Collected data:

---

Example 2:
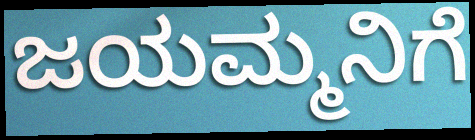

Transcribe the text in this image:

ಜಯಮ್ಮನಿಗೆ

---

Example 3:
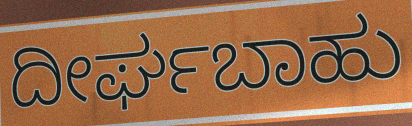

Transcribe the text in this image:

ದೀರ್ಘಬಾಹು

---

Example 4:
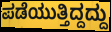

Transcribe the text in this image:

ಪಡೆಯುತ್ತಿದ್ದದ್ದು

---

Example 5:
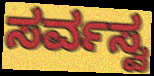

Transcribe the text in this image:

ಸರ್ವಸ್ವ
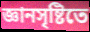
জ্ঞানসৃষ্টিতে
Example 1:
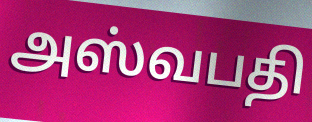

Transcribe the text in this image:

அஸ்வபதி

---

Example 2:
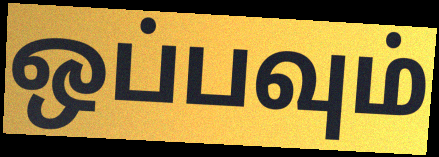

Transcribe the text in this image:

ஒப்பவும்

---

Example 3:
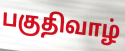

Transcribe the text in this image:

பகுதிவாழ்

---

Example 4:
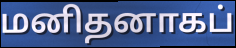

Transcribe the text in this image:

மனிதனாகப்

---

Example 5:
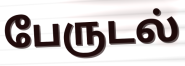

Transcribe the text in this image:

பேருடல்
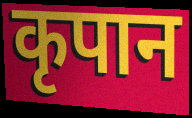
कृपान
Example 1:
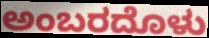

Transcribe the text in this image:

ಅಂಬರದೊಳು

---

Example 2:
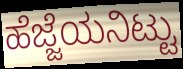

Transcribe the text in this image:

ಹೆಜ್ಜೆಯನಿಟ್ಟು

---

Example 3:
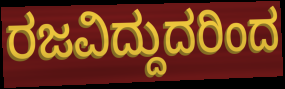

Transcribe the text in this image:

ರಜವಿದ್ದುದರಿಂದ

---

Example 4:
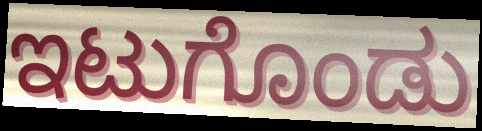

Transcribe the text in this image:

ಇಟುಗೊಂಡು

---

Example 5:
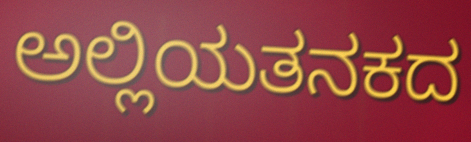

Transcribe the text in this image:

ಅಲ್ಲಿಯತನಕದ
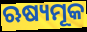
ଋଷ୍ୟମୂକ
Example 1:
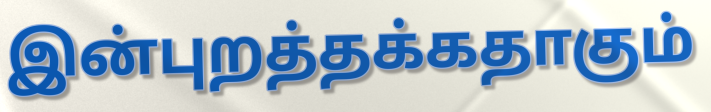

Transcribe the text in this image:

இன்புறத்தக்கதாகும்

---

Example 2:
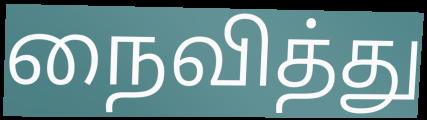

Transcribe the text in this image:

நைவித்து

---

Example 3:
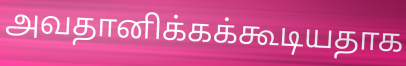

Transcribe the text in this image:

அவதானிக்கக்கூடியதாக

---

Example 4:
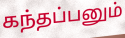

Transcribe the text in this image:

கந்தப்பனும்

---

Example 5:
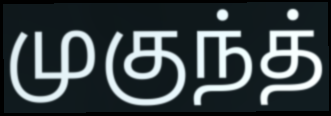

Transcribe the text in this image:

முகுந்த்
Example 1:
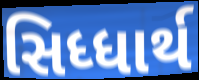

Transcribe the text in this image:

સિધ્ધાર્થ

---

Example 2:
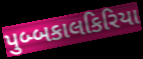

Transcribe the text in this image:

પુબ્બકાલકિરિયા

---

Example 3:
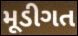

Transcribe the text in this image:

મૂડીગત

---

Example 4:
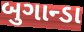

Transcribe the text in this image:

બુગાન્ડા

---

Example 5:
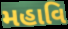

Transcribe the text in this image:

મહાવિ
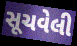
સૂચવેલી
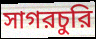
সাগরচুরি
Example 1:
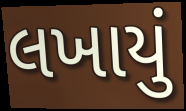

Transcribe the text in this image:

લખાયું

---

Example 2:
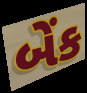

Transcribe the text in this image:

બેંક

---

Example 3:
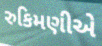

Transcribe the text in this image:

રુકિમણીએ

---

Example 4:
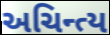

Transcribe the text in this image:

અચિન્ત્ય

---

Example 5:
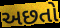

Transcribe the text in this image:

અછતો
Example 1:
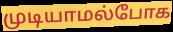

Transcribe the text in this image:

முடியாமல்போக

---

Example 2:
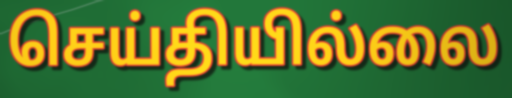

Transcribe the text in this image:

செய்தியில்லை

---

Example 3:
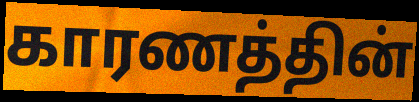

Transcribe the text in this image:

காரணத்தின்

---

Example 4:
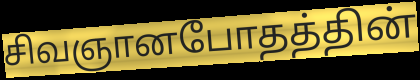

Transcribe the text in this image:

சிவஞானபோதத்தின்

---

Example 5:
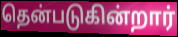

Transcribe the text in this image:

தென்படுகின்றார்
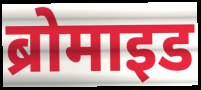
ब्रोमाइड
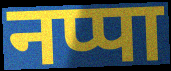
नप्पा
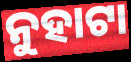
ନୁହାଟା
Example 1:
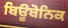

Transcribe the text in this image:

### [What the exercise asks]
Write out each entry exactly as given, omitting any picture.

### [Answer to this task]
---

Example 2:

Transcribe the text in this image:

ಜಯಮ್ಮನಿಗೆ

---

Example 3:

Transcribe the text in this image:

ದೀರ್ಘಬಾಹು

---

Example 4:

Transcribe the text in this image:

ಪಡೆಯುತ್ತಿದ್ದದ್ದು

---

Example 5:

Transcribe the text in this image:

ಸರ್ವಸ್ವ
জ্ঞানসৃষ্টিতে
Example 1:

Transcribe the text in this image:

அஸ்வபதி

---

Example 2:

Transcribe the text in this image:

ஒப்பவும்

---

Example 3:

Transcribe the text in this image:

பகுதிவாழ்

---

Example 4:

Transcribe the text in this image:

மனிதனாகப்

---

Example 5:

Transcribe the text in this image:

பேருடல்
कृपान
Example 1:

Transcribe the text in this image:

ಅಂಬರದೊಳು

---

Example 2:

Transcribe the text in this image:

ಹೆಜ್ಜೆಯನಿಟ್ಟು

---

Example 3:

Transcribe the text in this image:

ರಜವಿದ್ದುದರಿಂದ

---

Example 4:

Transcribe the text in this image:

ಇಟುಗೊಂಡು

---

Example 5:

Transcribe the text in this image:

ಅಲ್ಲಿಯತನಕದ
ଋଷ୍ୟମୂକ
Example 1:

Transcribe the text in this image:

இன்புறத்தக்கதாகும்

---

Example 2:

Transcribe the text in this image:

நைவித்து

---

Example 3:

Transcribe the text in this image:

அவதானிக்கக்கூடியதாக

---

Example 4:

Transcribe the text in this image:

கந்தப்பனும்

---

Example 5:

Transcribe the text in this image:

முகுந்த்
Example 1:

Transcribe the text in this image:

સિધ્ધાર્થ

---

Example 2:

Transcribe the text in this image:

પુબ્બકાલકિરિયા

---

Example 3:

Transcribe the text in this image:

મૂડીગત

---

Example 4:

Transcribe the text in this image:

બુગાન્ડા

---

Example 5:

Transcribe the text in this image:

મહાવિ
સૂચવેલી
সাগরচুরি
Example 1:

Transcribe the text in this image:

લખાયું

---

Example 2:

Transcribe the text in this image:

બેંક

---

Example 3:

Transcribe the text in this image:

રુકિમણીએ

---

Example 4:

Transcribe the text in this image:

અચિન્ત્ય

---

Example 5:

Transcribe the text in this image:

અછતો
Example 1:

Transcribe the text in this image:

முடியாமல்போக

---

Example 2:

Transcribe the text in this image:

செய்தியில்லை

---

Example 3:

Transcribe the text in this image:

காரணத்தின்

---

Example 4:

Transcribe the text in this image:

சிவஞானபோதத்தின்

---

Example 5:

Transcribe the text in this image:

தென்படுகின்றார்
ब्रोमाइड
नप्पा
ନୁହାଟା
Example 1:

Transcribe the text in this image:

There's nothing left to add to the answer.